- _Data to use_:
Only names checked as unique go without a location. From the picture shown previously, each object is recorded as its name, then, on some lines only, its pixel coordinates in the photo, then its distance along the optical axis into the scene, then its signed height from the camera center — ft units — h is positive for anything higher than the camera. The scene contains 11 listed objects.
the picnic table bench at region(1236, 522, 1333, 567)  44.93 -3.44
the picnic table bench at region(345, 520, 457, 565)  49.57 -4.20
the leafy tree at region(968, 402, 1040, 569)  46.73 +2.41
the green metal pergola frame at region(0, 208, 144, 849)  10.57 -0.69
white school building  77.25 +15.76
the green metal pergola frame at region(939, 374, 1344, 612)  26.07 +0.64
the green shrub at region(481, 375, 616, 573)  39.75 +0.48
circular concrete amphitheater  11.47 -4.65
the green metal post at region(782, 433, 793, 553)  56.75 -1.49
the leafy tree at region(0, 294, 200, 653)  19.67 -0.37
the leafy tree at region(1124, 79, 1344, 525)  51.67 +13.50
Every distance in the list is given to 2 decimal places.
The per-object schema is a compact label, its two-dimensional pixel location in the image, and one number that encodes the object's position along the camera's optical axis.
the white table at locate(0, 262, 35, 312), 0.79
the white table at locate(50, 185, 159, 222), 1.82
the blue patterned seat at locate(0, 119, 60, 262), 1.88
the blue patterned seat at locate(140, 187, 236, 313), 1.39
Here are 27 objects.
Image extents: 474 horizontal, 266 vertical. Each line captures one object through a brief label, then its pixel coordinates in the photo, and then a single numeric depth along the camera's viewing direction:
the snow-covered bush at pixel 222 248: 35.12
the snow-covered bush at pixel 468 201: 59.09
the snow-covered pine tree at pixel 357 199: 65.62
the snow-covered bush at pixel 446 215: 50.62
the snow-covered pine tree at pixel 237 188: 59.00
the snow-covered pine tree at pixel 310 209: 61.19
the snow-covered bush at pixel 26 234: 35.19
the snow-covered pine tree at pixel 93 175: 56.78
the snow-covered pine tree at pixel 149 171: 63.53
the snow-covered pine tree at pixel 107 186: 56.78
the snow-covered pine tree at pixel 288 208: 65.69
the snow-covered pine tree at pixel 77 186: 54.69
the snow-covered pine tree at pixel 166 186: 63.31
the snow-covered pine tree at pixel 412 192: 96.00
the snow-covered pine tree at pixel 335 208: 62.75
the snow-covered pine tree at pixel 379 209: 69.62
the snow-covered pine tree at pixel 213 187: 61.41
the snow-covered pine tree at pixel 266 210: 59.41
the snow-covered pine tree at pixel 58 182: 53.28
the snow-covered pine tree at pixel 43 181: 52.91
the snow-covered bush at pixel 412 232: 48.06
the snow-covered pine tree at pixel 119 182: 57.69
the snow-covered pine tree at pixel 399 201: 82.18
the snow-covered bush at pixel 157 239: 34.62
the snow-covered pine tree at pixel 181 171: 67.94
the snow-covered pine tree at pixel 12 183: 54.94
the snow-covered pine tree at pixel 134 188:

- _What to do_:
The expected output is exactly the lines of the listing above between the line holding "the snow-covered pine tree at pixel 58" and the line holding "the snow-covered bush at pixel 157 239: 34.62", inclusive.

- _Response box_:
the snow-covered pine tree at pixel 58 182: 53.28
the snow-covered pine tree at pixel 43 181: 52.91
the snow-covered bush at pixel 412 232: 48.06
the snow-covered pine tree at pixel 119 182: 57.69
the snow-covered pine tree at pixel 399 201: 82.18
the snow-covered bush at pixel 157 239: 34.62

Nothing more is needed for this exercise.